The six-page statement was read aloud to the jury in full by former APD Detective Dan Mireles, the lead investigator for the 2020 officer involved shooting.

"I believe I fired three shots in total," part of Officer Taylor’s statement read.

According to the statement, Officer Taylor says he was well aware of Ramos from a past encounter he had with others officers where he evaded in a gold and black prius. 

Officer Taylor wrote he believed Ramos was once again going to flee and Officer Taylor believed that would injure officers.

"I perceived the action as the threat of death or serious bodily injury to myself and several other officers in the path of the vehicle," he said in the statement.

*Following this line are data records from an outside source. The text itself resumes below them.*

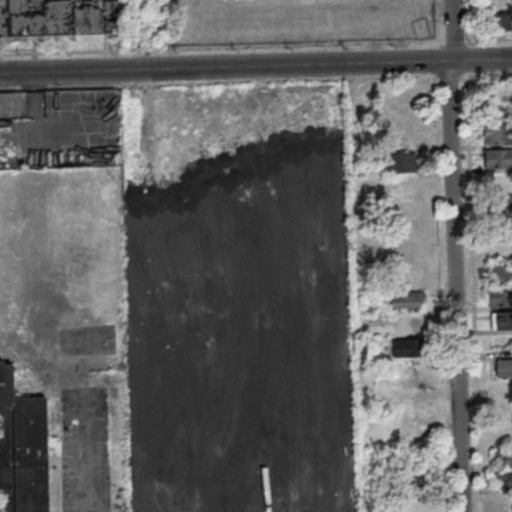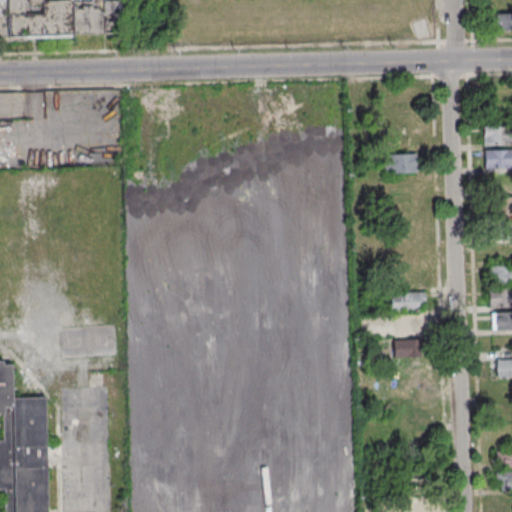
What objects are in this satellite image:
building: (31, 6)
building: (2, 18)
building: (37, 18)
building: (56, 18)
building: (91, 18)
building: (500, 20)
road: (256, 47)
road: (256, 66)
road: (60, 88)
building: (497, 135)
building: (496, 158)
building: (400, 162)
building: (502, 204)
building: (502, 231)
road: (456, 255)
building: (499, 274)
road: (357, 288)
building: (499, 297)
building: (406, 301)
building: (501, 321)
building: (405, 325)
park: (89, 342)
building: (403, 347)
building: (503, 367)
building: (502, 416)
building: (21, 448)
parking lot: (88, 449)
building: (21, 452)
road: (85, 452)
building: (503, 457)
building: (503, 479)
building: (504, 503)
building: (415, 505)
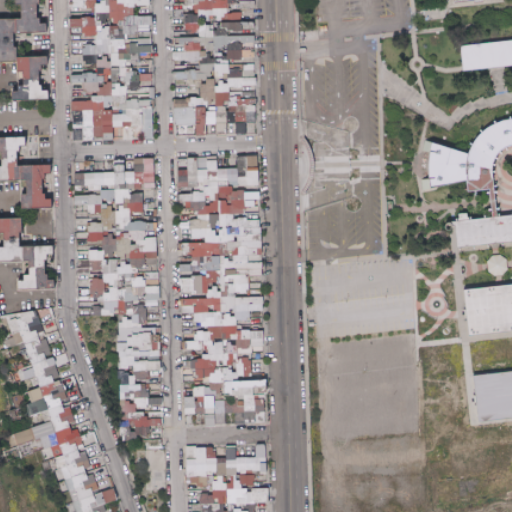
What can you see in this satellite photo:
parking lot: (351, 227)
park: (145, 471)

Before reading the statement, state attorney Rob Drummond had Mireles watch a digital recreation of Ramos taking off from officers that day in 2020. Drummond asked if the recreation showed any officers in proximity to Ramos and his vehicle when he drove off. Mireles replied with no.

Mireles testified he reached out to Officer Taylor's attorneys to set up an interview for May 8, 2020, which was about two weeks after the incident. He says the plan was to show Officer Taylor video from his dash camera and body camera as well as one addition responding officer’s body camera. After he watched the video, Mireles wanted to conduct a verbal interview.

He says Officer Taylor's lawyers watched the video without Taylor in the room. Afterward, they eventually handed Mireles the written six-page statement instead of having Taylor do a verbal interview.

It was a series of moves Mireles said deviated from normal procedure

Mireles says he did not come to a determination in this case. He told the jury his job was to gather and present the facts for a grand jury.

The defense will get their chance to cross-examine Mireles first thing Monday, Oct. 30.